What you have to do: Please print each entry below exactly as it reads.

The records:
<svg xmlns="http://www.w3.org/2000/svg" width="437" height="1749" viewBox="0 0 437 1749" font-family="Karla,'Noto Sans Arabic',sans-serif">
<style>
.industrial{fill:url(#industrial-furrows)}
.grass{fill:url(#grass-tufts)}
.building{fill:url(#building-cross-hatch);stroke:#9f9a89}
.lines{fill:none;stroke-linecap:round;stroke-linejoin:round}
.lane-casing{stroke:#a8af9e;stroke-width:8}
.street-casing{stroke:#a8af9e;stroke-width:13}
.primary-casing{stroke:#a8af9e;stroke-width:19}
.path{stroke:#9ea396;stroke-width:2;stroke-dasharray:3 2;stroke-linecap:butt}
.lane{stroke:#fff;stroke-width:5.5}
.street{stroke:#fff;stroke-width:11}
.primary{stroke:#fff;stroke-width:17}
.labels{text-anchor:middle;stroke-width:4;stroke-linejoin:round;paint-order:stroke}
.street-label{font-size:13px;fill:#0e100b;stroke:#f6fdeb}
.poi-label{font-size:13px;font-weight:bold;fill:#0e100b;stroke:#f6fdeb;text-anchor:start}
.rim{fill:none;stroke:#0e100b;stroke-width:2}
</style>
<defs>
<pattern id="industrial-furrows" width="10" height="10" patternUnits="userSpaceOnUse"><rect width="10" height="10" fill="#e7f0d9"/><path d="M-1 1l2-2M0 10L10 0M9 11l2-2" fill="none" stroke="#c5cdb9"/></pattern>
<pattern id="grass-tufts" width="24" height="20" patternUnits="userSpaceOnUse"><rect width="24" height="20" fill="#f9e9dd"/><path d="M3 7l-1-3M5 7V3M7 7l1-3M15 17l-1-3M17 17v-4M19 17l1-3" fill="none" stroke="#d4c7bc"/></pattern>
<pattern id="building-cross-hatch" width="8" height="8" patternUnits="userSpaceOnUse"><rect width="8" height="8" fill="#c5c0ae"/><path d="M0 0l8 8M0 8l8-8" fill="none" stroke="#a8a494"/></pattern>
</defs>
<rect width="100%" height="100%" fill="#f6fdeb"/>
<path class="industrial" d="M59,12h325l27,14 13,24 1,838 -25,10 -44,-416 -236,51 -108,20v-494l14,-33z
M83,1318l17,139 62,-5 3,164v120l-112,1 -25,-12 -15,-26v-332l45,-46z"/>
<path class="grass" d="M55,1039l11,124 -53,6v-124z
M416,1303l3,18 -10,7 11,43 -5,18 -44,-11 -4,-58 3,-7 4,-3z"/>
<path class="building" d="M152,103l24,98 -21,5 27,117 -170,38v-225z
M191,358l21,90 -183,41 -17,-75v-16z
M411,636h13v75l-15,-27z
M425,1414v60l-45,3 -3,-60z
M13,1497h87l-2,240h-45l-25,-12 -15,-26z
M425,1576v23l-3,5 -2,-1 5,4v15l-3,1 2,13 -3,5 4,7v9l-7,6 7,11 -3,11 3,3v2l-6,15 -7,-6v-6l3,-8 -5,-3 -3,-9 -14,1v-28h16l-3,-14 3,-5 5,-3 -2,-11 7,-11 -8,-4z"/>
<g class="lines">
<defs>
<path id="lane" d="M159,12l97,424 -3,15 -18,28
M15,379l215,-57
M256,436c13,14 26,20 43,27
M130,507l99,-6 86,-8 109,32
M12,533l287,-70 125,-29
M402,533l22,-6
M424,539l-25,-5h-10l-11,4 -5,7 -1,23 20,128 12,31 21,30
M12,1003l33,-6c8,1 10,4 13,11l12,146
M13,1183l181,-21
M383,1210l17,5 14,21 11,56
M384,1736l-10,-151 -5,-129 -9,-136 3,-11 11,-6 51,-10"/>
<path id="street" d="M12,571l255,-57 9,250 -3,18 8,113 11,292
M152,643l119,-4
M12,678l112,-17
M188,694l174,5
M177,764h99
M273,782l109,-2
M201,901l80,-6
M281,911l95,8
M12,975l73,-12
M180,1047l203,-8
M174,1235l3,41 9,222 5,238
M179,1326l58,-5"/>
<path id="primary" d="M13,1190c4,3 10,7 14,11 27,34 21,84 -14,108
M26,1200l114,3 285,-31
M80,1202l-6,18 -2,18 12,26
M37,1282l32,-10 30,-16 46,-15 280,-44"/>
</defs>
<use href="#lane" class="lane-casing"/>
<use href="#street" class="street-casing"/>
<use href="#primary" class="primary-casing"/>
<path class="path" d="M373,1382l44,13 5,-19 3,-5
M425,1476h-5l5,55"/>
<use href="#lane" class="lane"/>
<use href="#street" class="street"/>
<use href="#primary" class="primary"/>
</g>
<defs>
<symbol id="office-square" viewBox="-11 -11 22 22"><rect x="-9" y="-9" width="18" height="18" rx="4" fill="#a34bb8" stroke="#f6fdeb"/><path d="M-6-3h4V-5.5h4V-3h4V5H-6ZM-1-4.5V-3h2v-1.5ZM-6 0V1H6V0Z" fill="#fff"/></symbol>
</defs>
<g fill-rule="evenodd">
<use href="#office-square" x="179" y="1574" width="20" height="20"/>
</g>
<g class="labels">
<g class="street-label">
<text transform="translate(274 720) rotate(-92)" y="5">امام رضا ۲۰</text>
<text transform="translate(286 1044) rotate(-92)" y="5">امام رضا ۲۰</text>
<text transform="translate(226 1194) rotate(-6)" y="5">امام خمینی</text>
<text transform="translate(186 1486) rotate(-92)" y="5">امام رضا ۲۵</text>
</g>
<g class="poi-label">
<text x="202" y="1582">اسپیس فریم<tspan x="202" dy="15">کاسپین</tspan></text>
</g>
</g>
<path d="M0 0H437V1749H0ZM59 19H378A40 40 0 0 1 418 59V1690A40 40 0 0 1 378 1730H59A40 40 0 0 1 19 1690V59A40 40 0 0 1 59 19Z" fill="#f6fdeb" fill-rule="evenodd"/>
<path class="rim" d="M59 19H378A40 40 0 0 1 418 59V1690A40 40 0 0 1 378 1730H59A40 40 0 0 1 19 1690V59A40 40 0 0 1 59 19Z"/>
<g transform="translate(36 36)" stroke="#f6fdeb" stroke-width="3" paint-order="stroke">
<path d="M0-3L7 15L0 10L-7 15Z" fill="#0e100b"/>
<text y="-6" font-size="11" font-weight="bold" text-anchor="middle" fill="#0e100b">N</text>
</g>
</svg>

Written answer:
<svg xmlns="http://www.w3.org/2000/svg" width="437" height="1749" viewBox="0 0 437 1749" font-family="Karla,'Noto Sans Arabic',sans-serif">
<style>
.industrial{fill:url(#industrial-furrows)}
.grass{fill:url(#grass-tufts)}
.building{fill:url(#building-cross-hatch);stroke:#9f9a89}
.lines{fill:none;stroke-linecap:round;stroke-linejoin:round}
.lane-casing{stroke:#a8af9e;stroke-width:8}
.street-casing{stroke:#a8af9e;stroke-width:13}
.primary-casing{stroke:#a8af9e;stroke-width:19}
.path{stroke:#9ea396;stroke-width:2;stroke-dasharray:3 2;stroke-linecap:butt}
.lane{stroke:#fff;stroke-width:5.5}
.street{stroke:#fff;stroke-width:11}
.primary{stroke:#fff;stroke-width:17}
.labels{text-anchor:middle;stroke-width:4;stroke-linejoin:round;paint-order:stroke}
.street-label{font-size:13px;fill:#0e100b;stroke:#f6fdeb}
.poi-label{font-size:13px;font-weight:bold;fill:#0e100b;stroke:#f6fdeb;text-anchor:start}
.rim{fill:none;stroke:#0e100b;stroke-width:2}
</style>
<defs>
<pattern id="industrial-furrows" width="10" height="10" patternUnits="userSpaceOnUse"><rect width="10" height="10" fill="#e7f0d9"/><path d="M-1 1l2-2M0 10L10 0M9 11l2-2" fill="none" stroke="#c5cdb9"/></pattern>
<pattern id="grass-tufts" width="24" height="20" patternUnits="userSpaceOnUse"><rect width="24" height="20" fill="#f9e9dd"/><path d="M3 7l-1-3M5 7V3M7 7l1-3M15 17l-1-3M17 17v-4M19 17l1-3" fill="none" stroke="#d4c7bc"/></pattern>
<pattern id="building-cross-hatch" width="8" height="8" patternUnits="userSpaceOnUse"><rect width="8" height="8" fill="#c5c0ae"/><path d="M0 0l8 8M0 8l8-8" fill="none" stroke="#a8a494"/></pattern>
</defs>
<rect width="100%" height="100%" fill="#f6fdeb"/>
<path class="industrial" d="M59,12h325l27,14 13,24 1,838 -25,10 -44,-416 -236,51 -108,20v-494l14,-33z
M83,1318l17,139 62,-5 3,164v120l-112,1 -25,-12 -15,-26v-332l45,-46z"/>
<path class="grass" d="M55,1039l11,124 -53,6v-124z
M416,1303l3,18 -10,7 11,43 -5,18 -44,-11 -4,-58 3,-7 4,-3z"/>
<path class="building" d="M152,103l24,98 -21,5 27,117 -170,38v-225z
M191,358l21,90 -183,41 -17,-75v-16z
M411,636h13v75l-15,-27z
M425,1414v60l-45,3 -3,-60z
M13,1497h87l-2,240h-45l-25,-12 -15,-26z
M425,1576v23l-3,5 -2,-1 5,4v15l-3,1 2,13 -3,5 4,7v9l-7,6 7,11 -3,11 3,3v2l-6,15 -7,-6v-6l3,-8 -5,-3 -3,-9 -14,1v-28h16l-3,-14 3,-5 5,-3 -2,-11 7,-11 -8,-4z"/>
<g class="lines">
<defs>
<path id="lane" d="M159,12l97,424 -3,15 -18,28
M15,379l215,-57
M256,436c13,14 26,20 43,27
M130,507l99,-6 86,-8 109,32
M12,533l287,-70 125,-29
M402,533l22,-6
M424,539l-25,-5h-10l-11,4 -5,7 -1,23 20,128 12,31 21,30
M12,1003l33,-6c8,1 10,4 13,11l12,146
M13,1183l181,-21
M383,1210l17,5 14,21 11,56
M384,1736l-10,-151 -5,-129 -9,-136 3,-11 11,-6 51,-10"/>
<path id="street" d="M12,571l255,-57 9,250 -3,18 8,113 11,292
M152,643l119,-4
M12,678l112,-17
M188,694l174,5
M177,764h99
M273,782l109,-2
M201,901l80,-6
M281,911l95,8
M12,975l73,-12
M180,1047l203,-8
M174,1235l3,41 9,222 5,238
M179,1326l58,-5"/>
<path id="primary" d="M13,1190c4,3 10,7 14,11 27,34 21,84 -14,108
M26,1200l114,3 285,-31
M80,1202l-6,18 -2,18 12,26
M37,1282l32,-10 30,-16 46,-15 280,-44"/>
</defs>
<use href="#lane" class="lane-casing"/>
<use href="#street" class="street-casing"/>
<use href="#primary" class="primary-casing"/>
<path class="path" d="M373,1382l44,13 5,-19 3,-5
M425,1476h-5l5,55"/>
<use href="#lane" class="lane"/>
<use href="#street" class="street"/>
<use href="#primary" class="primary"/>
</g>
<defs>
<symbol id="office-square" viewBox="-11 -11 22 22"><rect x="-9" y="-9" width="18" height="18" rx="4" fill="#a34bb8" stroke="#f6fdeb"/><path d="M-6-3h4V-5.5h4V-3h4V5H-6ZM-1-4.5V-3h2v-1.5ZM-6 0V1H6V0Z" fill="#fff"/></symbol>
</defs>
<g fill-rule="evenodd">
<use href="#office-square" x="179" y="1574" width="20" height="20"/>
</g>
<g class="labels">
<g class="street-label">
<text transform="translate(274 720) rotate(-92)" y="5">امام رضا ۲۰</text>
<text transform="translate(286 1044) rotate(-92)" y="5">امام رضا ۲۰</text>
<text transform="translate(226 1194) rotate(-6)" y="5">امام خمینی</text>
<text transform="translate(186 1486) rotate(-92)" y="5">امام رضا ۲۵</text>
</g>
<g class="poi-label">
<text x="202" y="1582">اسپیس فریم<tspan x="202" dy="15">کاسپین</tspan></text>
</g>
</g>
<path d="M0 0H437V1749H0ZM59 19H378A40 40 0 0 1 418 59V1690A40 40 0 0 1 378 1730H59A40 40 0 0 1 19 1690V59A40 40 0 0 1 59 19Z" fill="#f6fdeb" fill-rule="evenodd"/>
<path class="rim" d="M59 19H378A40 40 0 0 1 418 59V1690A40 40 0 0 1 378 1730H59A40 40 0 0 1 19 1690V59A40 40 0 0 1 59 19Z"/>
<g transform="translate(36 36)" stroke="#f6fdeb" stroke-width="3" paint-order="stroke">
<path d="M0-3L7 15L0 10L-7 15Z" fill="#0e100b"/>
<text y="-6" font-size="11" font-weight="bold" text-anchor="middle" fill="#0e100b">N</text>
</g>
</svg>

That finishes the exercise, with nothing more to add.